I've been going thru this same problem for quite a while now. the car is a corrado that I converted to obd2 so I have spent considerable time ruling out the wiring harness change. it will start with maf unplugged and run rich but atleast run, with maf plugged in it will only attempt to start then die. MAF is in correct direction.
New Maf, O2 sensor, coil pack, plug wires, plugs etc. no codes except for low maf reading(maf is unplugged since it will only run that way)
2 different ecu's, have been tried. It actually runs ok with stock chip but still rich.
at warm up and with vag com hooked up you can watch the O2 sensor go to -25% trying to compensate but even that is too rich, maybe 10.5 afr on the wideband. 
tps readings are approximately 4-5% at idle and as you open the throttle it seems normal. Like I said, no codes and everything seems operating ok. 
Oh, it's C2 42lb. obd2 and the latest chip from jeff, also had last years chip in it too, both with same encrypter board......has anyone had problems with the encrypter board, I'm not sure of it's function except it won't run without it
Anyone with a similar story?


----------



## cumminmd (Jan 12, 2009)

*Re: maf question on turbo vr6 (Salsa GTI)*


_Quote, originally posted by *Salsa GTI* »_no towards the turbo inlet
















is the inlet were the fins at on the turbo


----------



## jhayesvw (Oct 3, 2001)

*Re: maf question on turbo vr6 (cumminmd)*


_Quote, originally posted by *cumminmd* »_







is the inlet were the fins at on the turbo

yeah. i misspoke when i said Throttle body. even though they are right by each other on my car. LOL.
the arrow (which is very difficult to see) should point to the turbo inlet (where the fins are)


----------



## BLSport (Dec 24, 2005)

*Re: maf question on turbo vr6 (jhayesvw)*

Or even simpler, it should point in the direction of airflow.


----------



## stealthmk1 (Aug 17, 2001)

*Re: maf question on turbo vr6 (BLSport)*

is your air filter mounted directly on the MAF housing? constant ID intake tract or is it stepped anywhere?


----------



## cumminmd (Jan 12, 2009)

*Re: maf question on turbo vr6 (stealthmk1)*


_Quote, originally posted by *stealthmk1* »_is your air filter mounted directly on the MAF housing? constant ID intake tract or is it stepped anywhere?
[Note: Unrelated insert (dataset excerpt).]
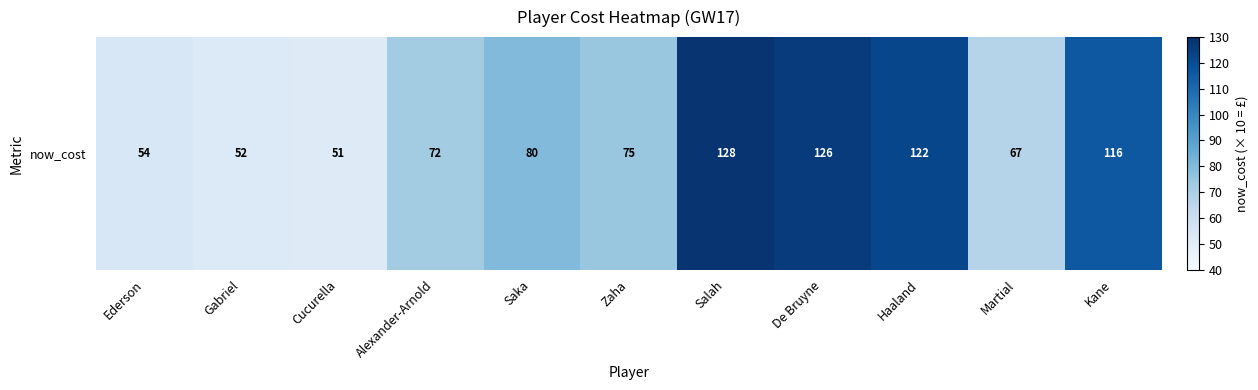

At which label is the value closest to 89?

Saka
mounted directly on the MAF


----------



## HaTeDDub (Jun 9, 2008)

*Re: maf question on turbo vr6 (cumminmd)*

any news on your build? following with the same problems rights now


----------



## cumminmd (Jan 12, 2009)

*Re: maf question on turbo vr6 (stealthmk1)*


_Quote, originally posted by *stealthmk1* »_is your air filter mounted directly on the MAF housing? constant ID intake tract or is it stepped anywhere?
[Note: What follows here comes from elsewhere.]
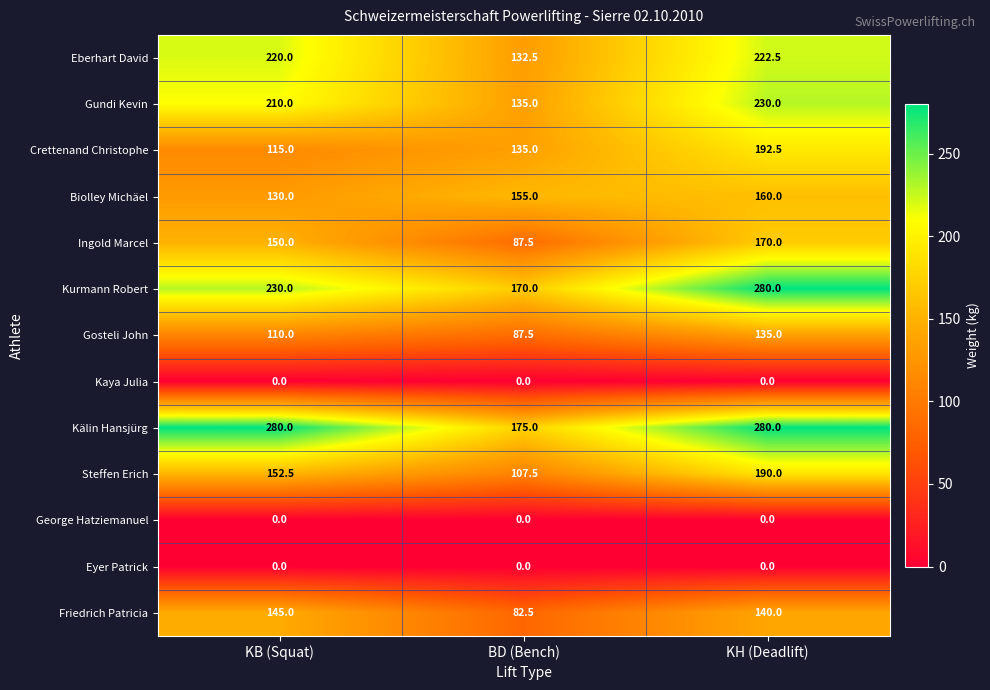

Between KB (Squat) and BD (Bench), which series saw the biggest shift?

Kälin Hansjürg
what should be the distance form the turbo to MAF


----------



## HaTeDDub (Jun 9, 2008)

*Re: maf question on turbo vr6 (cumminmd)*

as far away as possible from the turbo inlet as possible i have heard.....i think this maybe my problem


_Modified by HaTeDDub at 7:32 PM 6-17-2009_


----------



## stealthmk1 (Aug 17, 2001)

*Re: maf question on turbo vr6 (HaTeDDub)*

from what I remember (others here will know better) I believe that having your filter that close to the MAF can cause issues for the C2 s/w.
There was a thread all about the diameter of your intake tract remaining constant vs. necking down to the turbo. I couldnt find it but there was some good info in there.


----------



## cumminmd (Jan 12, 2009)

*Re: maf question on turbo vr6 (stealthmk1)*


_Quote, originally posted by *stealthmk1* »_from what I remember (others here will know better) I believe that having your filter that close to the MAF can cause issues for the C2 s/w.
There was a thread all about the diameter of your intake tract remaining constant vs. necking down to the turbo. I couldnt find it but there was some good info in there.























How far from turbo should MAF be
With the MAF I have BBM BILLET HOUSING do I need to put a screen in the center like the stock MAF/ Housing



_Modified by cumminmd at 8:48 AM 6-18-2009_


----------



## HaTeDDub (Jun 9, 2008)

ill measure how far mine is in a couple hours, moving my maf solved all my problems the the car runs away and idles rock solid, all i gotta do now is get **** of the weak ass spring in the gate.


----------



## cumminmd (Jan 12, 2009)

*Re: (HaTeDDub)*


_Quote, originally posted by *HaTeDDub* »_ill measure how far mine is in a couple hours, moving my maf solved all my problems the the car runs away and idles rock solid, all i gotta do now is get **** of the weak ass spring in the gate.

do you have picture of your set up with MAF
what the measurment of MAF


----------



## HaTeDDub (Jun 9, 2008)

*Re: (cumminmd)*

i have my maf in my own 4" maf housing(flex pipe) with the air filter right on in behind my passenger headlight. then the pipe goes under the exhaust manifold with a 90 to the inlet. between the sensor to the inlet i have about 3 feet of pipe give or take a few inches. your maf has to be closed in the pipe with no open inlet btw...


----------



## cumminmd (Jan 12, 2009)

*Re: (HaTeDDub)*


_Quote, originally posted by *HaTeDDub* »_i have my maf in my own 4" maf housing(flex pipe) with the air filter right on in behind my passenger headlight. then the pipe goes under the exhaust manifold with a 90 to the inlet. between the sensor to the inlet i have about 3 feet of pipe give or take a few inches. your maf has to be closed in the pipe with no open inlet btw...


can you post some picture of your setup


----------